Exercise text »
● ● ● ● ● ● ●

How globalisation didn’t start with local

How globalisation didn’t start with local

Posted 22nd July 2019

This blog was written by Charlotte Österman, Partner and Sustainable Development Director of international development consultancy Pax Tecum Global, and Advisor to Social Value UK’s Council.

Through virtual and transportation advancements, our communities are getting closer and closer. Rural no longer means distant; with globalisation, we not only travel more than ever, we share a marketplace and economy. This is supported by development of infrastructure, logistics, education and governance; but also lifestyles and values that are becoming increasingly mainstreamed. It can be somewhat mind-blowing to consider  that today, there is a farmer in rural sub-Saharan Africa using the same mobile phone to check the weather, as you are in reading this article.

But not everyone is convinced that the direction of development is all positive. For example, there’s the New Economics Foundation that sets out to change the current doctrine and economy, to one that works for the people and planet. Other economists have gathered in the Promoting Economic Pluralism movement, as a response to a perceived too one-sided way of viewing and analysing the economy. There are also counter-development movements, such as Local Futures, saying that a shift of direction is needed. Development has often been delivered in combination with an altruistic aspiration of “helping the poor”, as we’ve given with access to things we think they need. This includes health care, education, roads, heating, cooling, mobile phones; but we’d also gifting them with new values, plastic bottles, new sunglasses for every summer, t-shirts made by children, insulation, increased income differences and heaps of waste. “Of course”, development is positive to help develop a locality. Or is it really?

What the current development paradigm too often misses is the link to what is local. Did we ask before giving? And did we provide a fair picture of what development would look like? As with an example from Latin America – does the Mexican and Western-inspired telenovela with material richness and exciting dramas, that people in the poverty-stricken rural village of Nicaragua watch on a shared TV, provide a fair picture of what a developed society is?

This missed link to local and one-sided (positive) picture of development, is why village of Ladakh in the Indian Himalayas somewhat lost of their sense of identity, culture and sustainable system. When replacing values that are seemingly inappropriate in the developed world – such as a perfectly circular resource system and polygamic relationships that were not linked to (masculine) values or dominance, but systems where nothing or no one was left behind – with a semi-western system that does have schools and an financial economy, but also income differences, poverty, donations of school books in a language most locals don’t speak, as well as landfill.[1][ 

But this is where we can learn and do better, when linking the theories of diplomacy (which includes practices such as power mapping of influential stakeholders and political will identification) with a core idea of social impact measurement.

● ● ● ● ● ● ●

Excerpted data »
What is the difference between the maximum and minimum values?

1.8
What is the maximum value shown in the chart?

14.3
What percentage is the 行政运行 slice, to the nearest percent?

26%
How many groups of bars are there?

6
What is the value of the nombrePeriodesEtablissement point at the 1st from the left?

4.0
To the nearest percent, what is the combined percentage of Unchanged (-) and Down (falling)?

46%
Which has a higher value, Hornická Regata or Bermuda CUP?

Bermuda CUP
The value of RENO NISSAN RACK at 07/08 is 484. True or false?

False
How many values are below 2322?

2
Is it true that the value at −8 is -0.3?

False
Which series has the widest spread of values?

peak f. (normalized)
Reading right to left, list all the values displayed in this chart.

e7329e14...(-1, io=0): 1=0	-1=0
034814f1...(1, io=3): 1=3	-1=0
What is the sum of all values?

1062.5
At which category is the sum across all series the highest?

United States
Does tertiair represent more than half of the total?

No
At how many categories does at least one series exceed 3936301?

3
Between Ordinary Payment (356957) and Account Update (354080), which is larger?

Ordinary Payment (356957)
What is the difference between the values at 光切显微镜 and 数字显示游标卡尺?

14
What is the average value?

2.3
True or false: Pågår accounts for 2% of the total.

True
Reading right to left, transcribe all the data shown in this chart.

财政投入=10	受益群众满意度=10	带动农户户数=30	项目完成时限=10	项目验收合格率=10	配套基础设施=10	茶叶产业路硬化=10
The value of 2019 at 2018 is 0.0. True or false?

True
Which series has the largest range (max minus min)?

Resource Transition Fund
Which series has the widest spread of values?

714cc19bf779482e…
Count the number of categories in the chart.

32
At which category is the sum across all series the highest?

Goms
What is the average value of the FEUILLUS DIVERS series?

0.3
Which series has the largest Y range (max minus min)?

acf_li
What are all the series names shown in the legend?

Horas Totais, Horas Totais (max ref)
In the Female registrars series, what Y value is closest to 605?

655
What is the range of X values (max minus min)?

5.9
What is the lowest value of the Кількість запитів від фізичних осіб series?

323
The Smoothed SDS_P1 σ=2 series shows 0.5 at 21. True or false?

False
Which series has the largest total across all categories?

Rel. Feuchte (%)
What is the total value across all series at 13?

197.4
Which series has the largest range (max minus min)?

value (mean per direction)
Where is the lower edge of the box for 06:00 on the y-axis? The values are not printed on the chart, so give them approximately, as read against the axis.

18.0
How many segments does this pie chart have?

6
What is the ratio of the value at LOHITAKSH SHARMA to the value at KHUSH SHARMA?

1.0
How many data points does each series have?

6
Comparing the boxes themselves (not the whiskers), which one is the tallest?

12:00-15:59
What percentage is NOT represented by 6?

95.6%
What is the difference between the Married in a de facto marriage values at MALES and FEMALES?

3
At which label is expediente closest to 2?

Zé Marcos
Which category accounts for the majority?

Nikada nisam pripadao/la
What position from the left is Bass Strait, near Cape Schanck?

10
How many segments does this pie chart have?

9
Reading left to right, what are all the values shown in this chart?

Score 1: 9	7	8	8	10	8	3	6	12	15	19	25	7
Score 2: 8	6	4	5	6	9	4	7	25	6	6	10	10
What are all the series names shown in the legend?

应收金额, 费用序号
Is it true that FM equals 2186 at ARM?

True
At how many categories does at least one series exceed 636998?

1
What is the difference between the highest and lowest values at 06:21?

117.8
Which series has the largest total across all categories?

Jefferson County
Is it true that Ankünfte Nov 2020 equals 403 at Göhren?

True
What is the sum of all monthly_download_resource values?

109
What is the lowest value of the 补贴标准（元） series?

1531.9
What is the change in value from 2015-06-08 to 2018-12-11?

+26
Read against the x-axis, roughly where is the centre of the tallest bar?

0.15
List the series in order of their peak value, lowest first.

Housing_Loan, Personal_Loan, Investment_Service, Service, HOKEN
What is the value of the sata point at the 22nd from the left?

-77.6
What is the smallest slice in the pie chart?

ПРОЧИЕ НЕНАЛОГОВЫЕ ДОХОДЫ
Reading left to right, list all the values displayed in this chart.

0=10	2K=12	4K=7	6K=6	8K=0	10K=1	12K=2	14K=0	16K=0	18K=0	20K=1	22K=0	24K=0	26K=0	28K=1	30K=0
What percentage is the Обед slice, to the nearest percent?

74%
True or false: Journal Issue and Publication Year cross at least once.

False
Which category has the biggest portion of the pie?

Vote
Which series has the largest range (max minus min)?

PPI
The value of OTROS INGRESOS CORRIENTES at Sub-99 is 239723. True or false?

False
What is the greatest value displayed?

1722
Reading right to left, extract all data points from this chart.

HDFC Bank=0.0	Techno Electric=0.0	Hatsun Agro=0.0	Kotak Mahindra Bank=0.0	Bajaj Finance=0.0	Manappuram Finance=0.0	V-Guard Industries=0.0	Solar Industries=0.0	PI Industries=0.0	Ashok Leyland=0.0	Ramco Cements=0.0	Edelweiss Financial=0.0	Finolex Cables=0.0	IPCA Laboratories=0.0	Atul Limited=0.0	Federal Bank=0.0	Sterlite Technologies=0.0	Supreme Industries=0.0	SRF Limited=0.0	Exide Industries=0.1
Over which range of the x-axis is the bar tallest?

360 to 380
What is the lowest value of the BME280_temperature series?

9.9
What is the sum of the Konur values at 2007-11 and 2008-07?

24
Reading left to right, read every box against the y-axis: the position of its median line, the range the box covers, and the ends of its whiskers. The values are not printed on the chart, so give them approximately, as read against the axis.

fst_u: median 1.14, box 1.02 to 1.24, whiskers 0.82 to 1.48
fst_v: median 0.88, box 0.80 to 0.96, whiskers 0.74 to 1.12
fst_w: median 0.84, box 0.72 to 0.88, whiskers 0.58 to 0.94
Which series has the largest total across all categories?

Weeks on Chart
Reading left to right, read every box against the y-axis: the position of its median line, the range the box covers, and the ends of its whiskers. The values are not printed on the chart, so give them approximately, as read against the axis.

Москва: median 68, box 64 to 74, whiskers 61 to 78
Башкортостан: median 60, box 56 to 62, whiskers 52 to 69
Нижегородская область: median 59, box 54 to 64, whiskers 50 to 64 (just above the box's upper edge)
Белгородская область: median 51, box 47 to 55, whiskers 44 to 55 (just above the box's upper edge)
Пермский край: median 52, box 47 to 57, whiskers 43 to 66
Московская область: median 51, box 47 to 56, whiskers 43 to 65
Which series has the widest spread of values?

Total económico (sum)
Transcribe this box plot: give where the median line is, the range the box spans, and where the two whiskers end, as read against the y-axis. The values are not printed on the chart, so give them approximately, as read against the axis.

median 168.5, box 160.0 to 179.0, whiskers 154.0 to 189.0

● ● ● ● ● ● ●

Work order 1 » Could you reproduce the blog post on globalisation word for word, from "Posted 22nd July" up to and including "reading this article."?
Work order 2 » Carry on the blog post on globalisation from its last sentence.
The items have nothing to do with the blog post on globalisation.

Answer box 1 »
Posted 22nd July 2019

This blog was written by Charlotte Österman, Partner and Sustainable Development Director of international development consultancy Pax Tecum Global, and Advisor to Social Value UK’s Council.

Through virtual and transportation advancements, our communities are getting closer and closer. Rural no longer means distant; with globalisation, we not only travel more than ever, we share a marketplace and economy. This is supported by development of infrastructure, logistics, education and governance; but also lifestyles and values that are becoming increasingly mainstreamed. It can be somewhat mind-blowing to consider  that today, there is a farmer in rural sub-Saharan Africa using the same mobile phone to check the weather, as you are in reading this article.

Answer box 2 »
The concept of power mapping can be used to understand who are the important decision makers in the locality (community, city, country) that will need to be negotiated with in order to ensure the success of a proposed development initiatives (whether an NGO program or a new business entering new market). In addition, power mapping not only provides an outline of people in power, but also one of those who aren’t in power. This is key in order for us to link to a theme of social impact measurement, already at the start, which could help us better design for social impact valuable for all.Social Value International, originating from the former Social Return on Investment (SROI) network, offers the closest to a universally acknowledged approach to social impact measurement that there is. First and foremost, they state that any attempt to measure social impact should start with measuring the changes that the affected stakeholders experience and use the first principle of Social Value, Involve stakeholders, to determine thisBasically, this argue that you can’t claim any value or impact, unless you’ve consulted the people whose lives you are setting out to change.[2][

Nevertheless, all too often, this seems to be a principle missed. Not only at the measurement stage, when we count meals delivered, money invested/donated and internships provided instead of asking the stakeholders what changes they’ve experienced, but also at the offset of when we design an intervention.

We need to use the same principle as we do for measurement for intervention design and only then we can start developing development that is more holistically beneficiary. With this rational, we need to add in a pre-step to the principle above.

Step 1: Before involving your stakeholders for measurement, involve your stakeholders for design. And actually listen to them.

It is not always easy, when turning up with a great idea that you’d like to get the buy-in for, to start with listening. But this is a virtue that diplomacy can teach us. We need to think differently, because it is not that we are not doing our market research or needs assessments – in fact we are doing that! But more often than not, a tendency is to ask leading questions that we want answered to support for what we’re already proposing, instead of asking and actually listening to who the people that we often like to call beneficiaries.

What are the things they value highest in their locality? What are their strengths? What do they already do well and what can we learn from them?  If we build this into our processes of development, we could start learning more from each other, instead of simply providing solutions from our part of the world that might have contextual negatives. Through transparent discussions around risks (incl. cultural) of the project and development, we’d be in a better place to co-design an intervention, as well as measuring the outcome. This would set grounds for more a collaborative and impact focused sustainable development – not only a one-way approach to “help develop” the poor.


By: Charlotte Österman 
Partner & Director of Sustainable Development 
Pax Tecum Global Consultancy


[1] Helena Norberg-Hodge, Ancient Futures, 1991 (2016).